To-do item:
Pick up the reflection on love and song lyrics below at its last sentence and continue writing it in the same style.

Given text:
***
Never had to work for love
Don't need you to show me how
Don't want to be falling in
When I'm falling out
Didn't think I'd give for love
Every time I hold it back
Now there's lust in my head
I'm trying find out who I am

Love should never be hard work, should it? To make love last an eternity takes some high level of skill that we probably don't possess. We would like to think that we are able to process everything and it is all possible, but why do we find ourselves in these same arguments? In these same stretches of silence? What would you give for love? We might be attacked for holding back, holding our love from connecting with others, but if people knew what goes in your head, you would question whether you had enough love for yourself, let alone someone else.

There's choosers, there's takers
There's beggin' heartbreakers
I don't wanna be that way
You will never hear me say
Come hold me, console me
When really I'm lonely
Even if I feel this way
I don't wanna feel this way
When I. . . 

So many different categories, but they are all the same in the end. Wanting pieces of you that you can barely make available for yourself. When will you let on that you need reciprocity too? But what cost does it come at? You should be able to share your vulnerabilities with those you trust, but you start to resent how you change in relationships, how you change when dynamics with people start to shift. Trying to figure out who you are alone, and who you are with someone else has everything to do with your sense of identity, and less about blaming others for your insecurities.
***
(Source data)
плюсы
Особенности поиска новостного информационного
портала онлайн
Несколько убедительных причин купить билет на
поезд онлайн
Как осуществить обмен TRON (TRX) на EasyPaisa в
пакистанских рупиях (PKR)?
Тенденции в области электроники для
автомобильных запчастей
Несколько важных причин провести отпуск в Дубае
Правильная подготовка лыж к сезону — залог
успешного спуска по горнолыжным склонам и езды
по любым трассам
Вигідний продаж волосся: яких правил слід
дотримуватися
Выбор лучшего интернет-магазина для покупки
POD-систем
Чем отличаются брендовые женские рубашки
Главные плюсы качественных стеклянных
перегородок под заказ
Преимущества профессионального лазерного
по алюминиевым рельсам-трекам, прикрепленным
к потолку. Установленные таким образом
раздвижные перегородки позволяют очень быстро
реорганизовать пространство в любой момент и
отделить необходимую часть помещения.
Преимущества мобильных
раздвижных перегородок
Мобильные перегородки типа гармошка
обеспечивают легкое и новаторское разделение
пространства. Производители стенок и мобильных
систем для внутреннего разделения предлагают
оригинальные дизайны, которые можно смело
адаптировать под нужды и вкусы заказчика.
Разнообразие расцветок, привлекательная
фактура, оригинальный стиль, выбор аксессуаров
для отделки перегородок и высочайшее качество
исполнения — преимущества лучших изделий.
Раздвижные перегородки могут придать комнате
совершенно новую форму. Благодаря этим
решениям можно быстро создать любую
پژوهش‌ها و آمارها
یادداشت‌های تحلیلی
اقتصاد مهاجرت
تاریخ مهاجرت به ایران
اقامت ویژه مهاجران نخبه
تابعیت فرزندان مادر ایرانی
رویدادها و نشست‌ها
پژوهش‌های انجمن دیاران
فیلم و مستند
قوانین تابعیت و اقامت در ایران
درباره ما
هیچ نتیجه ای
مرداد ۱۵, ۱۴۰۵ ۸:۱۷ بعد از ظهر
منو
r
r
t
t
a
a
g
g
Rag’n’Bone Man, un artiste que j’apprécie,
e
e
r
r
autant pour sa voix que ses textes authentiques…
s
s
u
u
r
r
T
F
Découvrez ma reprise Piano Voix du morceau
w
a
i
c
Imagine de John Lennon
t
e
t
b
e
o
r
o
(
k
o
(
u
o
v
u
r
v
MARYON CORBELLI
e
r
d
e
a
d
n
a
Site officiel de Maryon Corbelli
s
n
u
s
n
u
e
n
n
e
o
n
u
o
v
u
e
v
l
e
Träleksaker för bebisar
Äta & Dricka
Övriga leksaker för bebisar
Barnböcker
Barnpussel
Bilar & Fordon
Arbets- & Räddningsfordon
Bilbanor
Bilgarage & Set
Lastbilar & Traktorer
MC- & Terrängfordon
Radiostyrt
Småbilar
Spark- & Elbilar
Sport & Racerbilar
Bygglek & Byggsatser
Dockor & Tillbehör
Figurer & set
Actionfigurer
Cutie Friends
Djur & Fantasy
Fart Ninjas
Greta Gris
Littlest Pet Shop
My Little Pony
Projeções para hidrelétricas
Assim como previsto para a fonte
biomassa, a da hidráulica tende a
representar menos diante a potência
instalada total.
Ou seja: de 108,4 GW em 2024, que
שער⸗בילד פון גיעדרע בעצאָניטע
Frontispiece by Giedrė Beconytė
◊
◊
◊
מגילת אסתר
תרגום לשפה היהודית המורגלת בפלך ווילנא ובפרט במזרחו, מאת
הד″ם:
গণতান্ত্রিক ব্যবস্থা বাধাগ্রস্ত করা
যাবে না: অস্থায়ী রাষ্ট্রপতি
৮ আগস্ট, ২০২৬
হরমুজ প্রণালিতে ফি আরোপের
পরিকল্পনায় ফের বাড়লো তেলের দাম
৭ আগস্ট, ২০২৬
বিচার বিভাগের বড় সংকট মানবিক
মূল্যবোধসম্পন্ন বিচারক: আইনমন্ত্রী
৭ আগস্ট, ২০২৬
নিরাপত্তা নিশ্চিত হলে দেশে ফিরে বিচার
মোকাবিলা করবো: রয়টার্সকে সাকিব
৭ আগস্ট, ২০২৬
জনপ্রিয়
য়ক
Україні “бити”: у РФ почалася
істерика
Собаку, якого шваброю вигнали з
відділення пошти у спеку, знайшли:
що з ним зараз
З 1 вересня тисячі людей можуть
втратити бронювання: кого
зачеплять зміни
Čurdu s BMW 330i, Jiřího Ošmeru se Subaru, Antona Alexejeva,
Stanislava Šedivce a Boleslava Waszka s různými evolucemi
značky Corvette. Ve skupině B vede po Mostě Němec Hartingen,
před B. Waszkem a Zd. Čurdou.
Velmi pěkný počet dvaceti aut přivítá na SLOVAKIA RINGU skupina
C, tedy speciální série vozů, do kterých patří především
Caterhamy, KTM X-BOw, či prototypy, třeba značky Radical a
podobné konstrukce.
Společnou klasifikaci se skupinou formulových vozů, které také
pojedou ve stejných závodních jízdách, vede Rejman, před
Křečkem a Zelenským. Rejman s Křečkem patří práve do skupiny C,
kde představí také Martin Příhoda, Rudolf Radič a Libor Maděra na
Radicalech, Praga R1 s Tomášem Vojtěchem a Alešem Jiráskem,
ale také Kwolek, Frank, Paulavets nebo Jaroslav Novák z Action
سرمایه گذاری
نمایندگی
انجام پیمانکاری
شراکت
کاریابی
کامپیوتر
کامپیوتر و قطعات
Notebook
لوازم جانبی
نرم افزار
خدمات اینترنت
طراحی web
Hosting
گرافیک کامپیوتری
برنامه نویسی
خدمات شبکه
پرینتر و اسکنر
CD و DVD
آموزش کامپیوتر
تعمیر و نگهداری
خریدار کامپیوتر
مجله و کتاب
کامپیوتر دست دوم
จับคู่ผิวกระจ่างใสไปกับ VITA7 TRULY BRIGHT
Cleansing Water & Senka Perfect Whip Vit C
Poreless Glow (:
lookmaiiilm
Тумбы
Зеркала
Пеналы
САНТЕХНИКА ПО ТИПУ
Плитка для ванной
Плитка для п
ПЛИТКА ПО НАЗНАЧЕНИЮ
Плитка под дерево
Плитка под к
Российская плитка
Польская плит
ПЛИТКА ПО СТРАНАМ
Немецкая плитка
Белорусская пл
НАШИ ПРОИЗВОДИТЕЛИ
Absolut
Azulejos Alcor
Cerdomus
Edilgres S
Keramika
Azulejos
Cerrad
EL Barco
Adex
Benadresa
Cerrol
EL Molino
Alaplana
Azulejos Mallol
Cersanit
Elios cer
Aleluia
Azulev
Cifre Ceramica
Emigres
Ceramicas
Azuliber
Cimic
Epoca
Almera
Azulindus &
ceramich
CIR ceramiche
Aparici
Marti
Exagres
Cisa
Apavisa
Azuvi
***
Result for this task:
Need someone
I don't wanna need no one
I'm not tryna let you in
Even if I find the one

You could be forgiven for thinking that through your own internal struggles, that you would be able to figure out how your heart navigates its path - but you never do. People weigh in with their opinions like keyboard warriors in online platforms, whether you asked for it or not. Why should you let someone in when you can't even get yourself out? Why do we not want to need someone? Maybe we've been too hurt and abused in previous relationships to know what good love looks like, when it arrives on your doorstep. 


Never had to wait for love
Always thought it'd come around
You come for me
But I'm nowhere to be found
Consolations with conversations
I don't need right now
I'm afraid that these relations
Aren't going to be tied down

Close friends seek relationship advice from me now and again. It's funny to me because it's more to do with me being a good listener (when I really focus and hear what the person isn't saying, rather than what they're saying) by having discernment.  I wonder how much more people are out of sync with each other right now? You're ready, they're not. They're ready, you're not. This constant pushing and pulling never sits in a happy place at the end. Should we be content with consolation conversations? Everybody knows intelligent women require intelligent partners to tussle with and explore new thinking. If there is no alignment, then you would have no problems with being tied down - there's just nothing to tie it with.

There's choosers, there's takers
There's beggin' heartbreakers
I don't wanna be that way
You will never hear me say
Come hold me, console me
When really I'm lonely
Even if I feel this way
I don't wanna feel this way
When I. . .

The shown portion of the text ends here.